Çoğu göğüs kanserinin kalıtsal olmadığını hatırlatan Özkan, “Ailesel kanser hikayesi olması da öteki bir kıymetli risk faktörü. Kalıtsal göğüs ve yumurtalık kanseri sendromu , kişinin göğüs, yumurtalık ve öteki kanserlere yakalanma mümkünlüğünü artırıyor. Bu durum kalıtsaldır, yani ailelerde kuşaklarca aktarılabilen BRCA1 ve BRCA2 genlerindeki mutasyonlardan kaynaklanıyor. Daha az yaygın olan öteki genlerdeki mutasyonlar da yeniden bu sendrom ile ilişkilendiriliyor. Bir bayanın hayat uzunluğu göğüs kanseri olma ihtimali yüzde 12’lerde iken, mutasyona sahip olmak riski yüzde 40-70’lere kadar çıkarıyor” halinde konuştu. Kendisi yahut ailesinde göğüs kanseri hikayesi olan bayanlar için hastalığın genetik bir mutasyondan kaynaklandığını genetik testle anlayabildiklerini anlatan Özkan, mutasyon tespit edilirse göğüs ve yumurtalık kanserini önlemeye yardımcı müdahalelerle riski en aza indirdiklerini söyledi. Bölgelere bağlı olarak değişmekle birlikte yaklaşık her 300 ila 800 şahıstan birinin BRCA1 yahut BRCA2 mutasyonu taşıdığını hatırlatan Özkan, “Yani herkes bu mutasyonlara sahip olabilir. Fakat göğüs ve yumurtalık kanserlerinin birden fazla bu sendrom ile alakalı değil. Her 100 göğüs kanserinden sırf 3’ü ve her 100 yumurtalık kanserinden 10’u BRCA1 ve BRCA2 mutasyonlarından kaynaklanıyor. Mutasyon taşıyıcısı olsun ya da olmasın teşhis alan bayanların jinekolojik açıdan takip edilmesi gerekiyor” sözlerini kullandı.

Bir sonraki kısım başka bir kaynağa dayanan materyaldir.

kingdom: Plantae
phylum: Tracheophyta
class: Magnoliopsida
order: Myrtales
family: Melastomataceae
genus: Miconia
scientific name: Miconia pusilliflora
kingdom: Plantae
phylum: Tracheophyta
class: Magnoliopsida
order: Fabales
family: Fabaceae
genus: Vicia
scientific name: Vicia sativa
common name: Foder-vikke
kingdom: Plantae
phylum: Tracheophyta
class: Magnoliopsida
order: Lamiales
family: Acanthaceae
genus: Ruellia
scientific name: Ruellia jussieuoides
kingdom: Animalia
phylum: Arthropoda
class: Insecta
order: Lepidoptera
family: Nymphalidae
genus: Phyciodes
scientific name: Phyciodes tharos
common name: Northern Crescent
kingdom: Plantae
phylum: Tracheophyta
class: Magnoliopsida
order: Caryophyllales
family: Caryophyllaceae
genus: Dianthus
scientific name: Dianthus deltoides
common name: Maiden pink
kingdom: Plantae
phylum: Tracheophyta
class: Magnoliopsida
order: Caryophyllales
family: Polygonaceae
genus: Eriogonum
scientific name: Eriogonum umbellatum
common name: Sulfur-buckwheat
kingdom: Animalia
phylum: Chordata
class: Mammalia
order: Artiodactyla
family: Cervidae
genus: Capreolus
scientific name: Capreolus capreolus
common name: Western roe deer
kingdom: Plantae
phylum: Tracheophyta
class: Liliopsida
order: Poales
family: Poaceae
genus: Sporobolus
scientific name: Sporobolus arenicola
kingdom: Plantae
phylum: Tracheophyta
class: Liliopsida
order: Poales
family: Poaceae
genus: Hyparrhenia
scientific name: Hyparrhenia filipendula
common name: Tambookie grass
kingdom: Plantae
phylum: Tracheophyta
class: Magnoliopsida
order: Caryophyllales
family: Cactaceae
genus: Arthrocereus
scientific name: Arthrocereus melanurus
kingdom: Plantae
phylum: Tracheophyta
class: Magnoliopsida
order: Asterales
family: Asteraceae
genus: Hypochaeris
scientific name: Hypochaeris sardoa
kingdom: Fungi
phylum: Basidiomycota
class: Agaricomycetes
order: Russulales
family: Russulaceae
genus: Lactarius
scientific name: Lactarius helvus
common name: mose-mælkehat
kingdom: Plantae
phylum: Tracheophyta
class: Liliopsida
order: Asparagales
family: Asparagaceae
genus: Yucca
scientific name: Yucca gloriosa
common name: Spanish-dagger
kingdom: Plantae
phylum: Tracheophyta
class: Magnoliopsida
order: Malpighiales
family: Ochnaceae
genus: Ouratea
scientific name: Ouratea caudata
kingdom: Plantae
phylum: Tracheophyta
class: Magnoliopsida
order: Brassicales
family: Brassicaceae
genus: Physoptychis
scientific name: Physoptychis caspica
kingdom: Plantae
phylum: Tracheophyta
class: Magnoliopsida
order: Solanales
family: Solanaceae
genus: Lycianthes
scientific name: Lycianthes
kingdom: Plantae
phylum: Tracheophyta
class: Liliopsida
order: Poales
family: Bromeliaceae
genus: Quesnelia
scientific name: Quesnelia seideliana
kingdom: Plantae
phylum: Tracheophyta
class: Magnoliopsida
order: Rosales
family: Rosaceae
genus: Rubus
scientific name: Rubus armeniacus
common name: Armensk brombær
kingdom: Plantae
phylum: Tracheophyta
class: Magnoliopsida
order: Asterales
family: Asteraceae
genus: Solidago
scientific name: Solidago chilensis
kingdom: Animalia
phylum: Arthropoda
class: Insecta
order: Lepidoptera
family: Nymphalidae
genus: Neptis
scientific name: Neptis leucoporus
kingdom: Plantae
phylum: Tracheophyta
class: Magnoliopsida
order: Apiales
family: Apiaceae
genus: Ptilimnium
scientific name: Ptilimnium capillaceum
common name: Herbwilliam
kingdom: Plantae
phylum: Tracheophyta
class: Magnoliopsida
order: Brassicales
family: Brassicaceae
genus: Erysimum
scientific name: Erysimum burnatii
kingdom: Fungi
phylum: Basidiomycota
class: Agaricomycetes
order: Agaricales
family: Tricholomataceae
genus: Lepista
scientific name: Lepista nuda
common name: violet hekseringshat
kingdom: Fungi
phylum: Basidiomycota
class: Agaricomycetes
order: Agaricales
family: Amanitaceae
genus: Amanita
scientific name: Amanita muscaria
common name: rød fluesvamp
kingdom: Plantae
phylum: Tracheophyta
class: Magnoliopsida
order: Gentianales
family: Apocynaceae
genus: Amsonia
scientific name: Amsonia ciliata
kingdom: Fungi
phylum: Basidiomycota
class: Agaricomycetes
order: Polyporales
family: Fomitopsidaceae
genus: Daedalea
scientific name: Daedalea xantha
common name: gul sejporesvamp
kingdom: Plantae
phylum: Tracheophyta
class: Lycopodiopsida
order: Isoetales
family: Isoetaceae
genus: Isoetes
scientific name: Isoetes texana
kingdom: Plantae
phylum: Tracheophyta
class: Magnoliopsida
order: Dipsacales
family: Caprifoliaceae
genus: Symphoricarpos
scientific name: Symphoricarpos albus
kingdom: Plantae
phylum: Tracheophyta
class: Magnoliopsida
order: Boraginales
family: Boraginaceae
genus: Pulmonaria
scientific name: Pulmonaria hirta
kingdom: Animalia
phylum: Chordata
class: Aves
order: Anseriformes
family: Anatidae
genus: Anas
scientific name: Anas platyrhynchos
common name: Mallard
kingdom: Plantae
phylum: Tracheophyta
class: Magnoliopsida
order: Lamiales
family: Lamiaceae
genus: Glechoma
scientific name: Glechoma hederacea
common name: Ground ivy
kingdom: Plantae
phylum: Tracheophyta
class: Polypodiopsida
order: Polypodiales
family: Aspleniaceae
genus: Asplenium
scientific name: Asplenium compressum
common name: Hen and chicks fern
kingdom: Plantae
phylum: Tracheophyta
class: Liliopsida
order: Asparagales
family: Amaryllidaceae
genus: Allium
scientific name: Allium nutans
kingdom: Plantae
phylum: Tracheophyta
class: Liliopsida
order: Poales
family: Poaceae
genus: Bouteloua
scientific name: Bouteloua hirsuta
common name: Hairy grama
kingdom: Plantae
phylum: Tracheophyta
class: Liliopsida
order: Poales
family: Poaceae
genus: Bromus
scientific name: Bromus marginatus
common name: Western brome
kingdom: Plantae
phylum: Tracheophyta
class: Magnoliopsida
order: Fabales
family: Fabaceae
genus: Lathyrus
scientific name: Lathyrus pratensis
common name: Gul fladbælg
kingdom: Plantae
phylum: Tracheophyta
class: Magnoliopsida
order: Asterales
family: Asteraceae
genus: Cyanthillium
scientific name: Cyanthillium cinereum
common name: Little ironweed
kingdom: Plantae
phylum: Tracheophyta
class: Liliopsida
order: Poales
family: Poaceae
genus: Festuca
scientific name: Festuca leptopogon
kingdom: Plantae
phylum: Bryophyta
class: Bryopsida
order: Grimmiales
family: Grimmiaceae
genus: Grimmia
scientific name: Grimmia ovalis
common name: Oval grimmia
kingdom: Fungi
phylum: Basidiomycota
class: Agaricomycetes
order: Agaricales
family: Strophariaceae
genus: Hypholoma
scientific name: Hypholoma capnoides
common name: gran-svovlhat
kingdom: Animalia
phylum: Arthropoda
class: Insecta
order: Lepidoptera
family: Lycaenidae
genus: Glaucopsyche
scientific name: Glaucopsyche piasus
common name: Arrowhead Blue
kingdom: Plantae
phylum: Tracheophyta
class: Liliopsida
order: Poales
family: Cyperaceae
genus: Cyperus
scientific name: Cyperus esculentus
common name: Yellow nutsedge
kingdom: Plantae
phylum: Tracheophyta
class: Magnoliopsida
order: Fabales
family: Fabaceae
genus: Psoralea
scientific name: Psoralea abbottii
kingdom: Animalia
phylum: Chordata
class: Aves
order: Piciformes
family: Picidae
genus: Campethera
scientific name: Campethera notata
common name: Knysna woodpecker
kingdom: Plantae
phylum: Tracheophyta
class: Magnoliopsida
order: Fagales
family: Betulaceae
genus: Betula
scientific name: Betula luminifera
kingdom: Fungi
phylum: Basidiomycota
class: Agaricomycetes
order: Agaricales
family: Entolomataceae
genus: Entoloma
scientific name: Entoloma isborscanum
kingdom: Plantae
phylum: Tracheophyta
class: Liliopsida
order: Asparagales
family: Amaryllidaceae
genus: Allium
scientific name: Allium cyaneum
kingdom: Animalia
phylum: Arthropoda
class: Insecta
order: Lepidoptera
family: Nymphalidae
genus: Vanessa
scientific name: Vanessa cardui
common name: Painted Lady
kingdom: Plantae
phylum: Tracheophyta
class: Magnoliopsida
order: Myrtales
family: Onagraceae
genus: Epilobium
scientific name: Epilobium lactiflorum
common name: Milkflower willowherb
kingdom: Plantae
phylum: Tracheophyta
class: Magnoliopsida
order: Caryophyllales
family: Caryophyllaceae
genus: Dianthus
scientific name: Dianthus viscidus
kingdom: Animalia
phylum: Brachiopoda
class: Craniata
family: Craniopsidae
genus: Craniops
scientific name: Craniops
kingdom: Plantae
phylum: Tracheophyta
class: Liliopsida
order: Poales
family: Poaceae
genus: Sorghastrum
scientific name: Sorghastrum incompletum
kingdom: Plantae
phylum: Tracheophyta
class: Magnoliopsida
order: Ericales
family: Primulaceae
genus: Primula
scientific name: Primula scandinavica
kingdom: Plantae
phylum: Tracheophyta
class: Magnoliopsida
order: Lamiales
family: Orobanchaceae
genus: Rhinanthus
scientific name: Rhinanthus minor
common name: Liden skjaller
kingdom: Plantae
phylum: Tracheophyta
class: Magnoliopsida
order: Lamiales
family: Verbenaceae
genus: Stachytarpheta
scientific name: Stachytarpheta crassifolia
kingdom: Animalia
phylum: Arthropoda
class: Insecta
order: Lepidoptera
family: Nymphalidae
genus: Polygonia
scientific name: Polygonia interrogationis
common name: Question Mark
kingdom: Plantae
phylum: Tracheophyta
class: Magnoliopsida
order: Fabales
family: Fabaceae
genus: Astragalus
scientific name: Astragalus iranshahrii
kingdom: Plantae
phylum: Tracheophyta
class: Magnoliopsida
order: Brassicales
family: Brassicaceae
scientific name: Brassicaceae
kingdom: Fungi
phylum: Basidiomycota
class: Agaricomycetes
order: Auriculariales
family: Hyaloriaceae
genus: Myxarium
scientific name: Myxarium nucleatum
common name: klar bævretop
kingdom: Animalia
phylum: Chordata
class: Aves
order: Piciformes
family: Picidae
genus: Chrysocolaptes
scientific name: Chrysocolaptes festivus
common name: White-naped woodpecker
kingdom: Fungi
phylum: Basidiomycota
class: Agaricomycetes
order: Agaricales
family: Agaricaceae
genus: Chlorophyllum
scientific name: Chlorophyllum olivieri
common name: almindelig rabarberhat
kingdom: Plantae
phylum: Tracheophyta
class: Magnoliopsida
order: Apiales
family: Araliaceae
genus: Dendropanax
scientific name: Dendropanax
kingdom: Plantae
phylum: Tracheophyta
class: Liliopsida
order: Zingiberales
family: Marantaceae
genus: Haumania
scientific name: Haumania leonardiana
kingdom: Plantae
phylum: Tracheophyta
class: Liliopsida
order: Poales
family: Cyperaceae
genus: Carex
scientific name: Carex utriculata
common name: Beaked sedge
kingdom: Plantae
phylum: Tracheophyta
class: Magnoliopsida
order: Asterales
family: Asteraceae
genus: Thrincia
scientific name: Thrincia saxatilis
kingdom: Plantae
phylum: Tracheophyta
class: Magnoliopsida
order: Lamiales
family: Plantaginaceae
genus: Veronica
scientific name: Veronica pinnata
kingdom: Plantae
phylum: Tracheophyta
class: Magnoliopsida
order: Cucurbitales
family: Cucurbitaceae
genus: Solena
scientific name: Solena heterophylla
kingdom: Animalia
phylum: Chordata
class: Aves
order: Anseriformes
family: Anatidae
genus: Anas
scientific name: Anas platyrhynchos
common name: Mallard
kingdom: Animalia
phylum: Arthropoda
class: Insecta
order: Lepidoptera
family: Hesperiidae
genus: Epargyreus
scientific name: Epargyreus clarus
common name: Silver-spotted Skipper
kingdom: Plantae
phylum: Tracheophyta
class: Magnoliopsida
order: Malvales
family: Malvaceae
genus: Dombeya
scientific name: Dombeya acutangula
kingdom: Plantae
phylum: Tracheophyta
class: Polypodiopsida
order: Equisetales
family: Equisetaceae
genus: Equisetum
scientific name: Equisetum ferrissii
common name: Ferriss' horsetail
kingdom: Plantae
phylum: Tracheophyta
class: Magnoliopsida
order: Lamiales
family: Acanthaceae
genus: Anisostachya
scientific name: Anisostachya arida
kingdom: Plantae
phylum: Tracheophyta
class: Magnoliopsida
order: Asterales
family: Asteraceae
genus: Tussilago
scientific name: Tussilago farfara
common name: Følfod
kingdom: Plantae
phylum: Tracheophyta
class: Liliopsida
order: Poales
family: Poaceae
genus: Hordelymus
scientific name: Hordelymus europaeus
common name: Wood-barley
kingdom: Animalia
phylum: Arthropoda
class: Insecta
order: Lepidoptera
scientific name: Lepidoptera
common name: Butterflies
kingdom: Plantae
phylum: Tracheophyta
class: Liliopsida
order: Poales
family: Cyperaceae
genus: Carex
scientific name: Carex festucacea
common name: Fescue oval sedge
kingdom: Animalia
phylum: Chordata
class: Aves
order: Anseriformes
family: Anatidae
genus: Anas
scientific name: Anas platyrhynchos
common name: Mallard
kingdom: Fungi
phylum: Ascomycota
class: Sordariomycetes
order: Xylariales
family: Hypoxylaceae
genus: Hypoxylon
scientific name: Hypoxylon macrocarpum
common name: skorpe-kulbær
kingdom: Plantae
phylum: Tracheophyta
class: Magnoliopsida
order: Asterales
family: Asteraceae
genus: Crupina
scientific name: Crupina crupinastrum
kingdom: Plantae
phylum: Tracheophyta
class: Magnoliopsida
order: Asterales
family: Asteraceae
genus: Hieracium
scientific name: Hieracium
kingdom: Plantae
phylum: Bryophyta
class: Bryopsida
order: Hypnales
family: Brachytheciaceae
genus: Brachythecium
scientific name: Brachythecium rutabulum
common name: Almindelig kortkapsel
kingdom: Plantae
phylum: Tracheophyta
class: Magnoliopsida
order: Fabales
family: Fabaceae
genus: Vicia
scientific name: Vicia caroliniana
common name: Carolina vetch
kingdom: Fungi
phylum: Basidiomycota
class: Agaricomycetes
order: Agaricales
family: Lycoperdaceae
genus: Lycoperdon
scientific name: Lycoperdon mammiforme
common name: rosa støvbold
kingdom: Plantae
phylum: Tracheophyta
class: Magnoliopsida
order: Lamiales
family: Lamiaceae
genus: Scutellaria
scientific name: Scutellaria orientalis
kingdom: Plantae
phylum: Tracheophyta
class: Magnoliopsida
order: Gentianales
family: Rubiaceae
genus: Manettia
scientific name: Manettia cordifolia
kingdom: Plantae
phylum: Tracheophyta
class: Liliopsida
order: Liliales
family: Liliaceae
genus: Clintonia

Her yıl ekim ayında (Meme Kanseri Farkındalık Ayı) göğüs kanseri taramalarını teşvik etmeyi amaçladıklarını lisana getiren Özkan, “Meme kanseri için birtakım risk faktörleri, örneğin bayan olmak, yaşınız yahut genetiğiniz değiştirilemez. Lakin, tertipli idman, sigara kullanmamak, sağlıklı beslenmek, belli yiyecekler ve kimyasallara maruziyeti en aza indirmek üzere yaşama şekli seçimleri değiştirilebilir. Mümkün olan en sağlıklı yaşama biçimini seçip rutin denetimleri aksatmayarak riski azaltabilirsiniz” diye anlattı.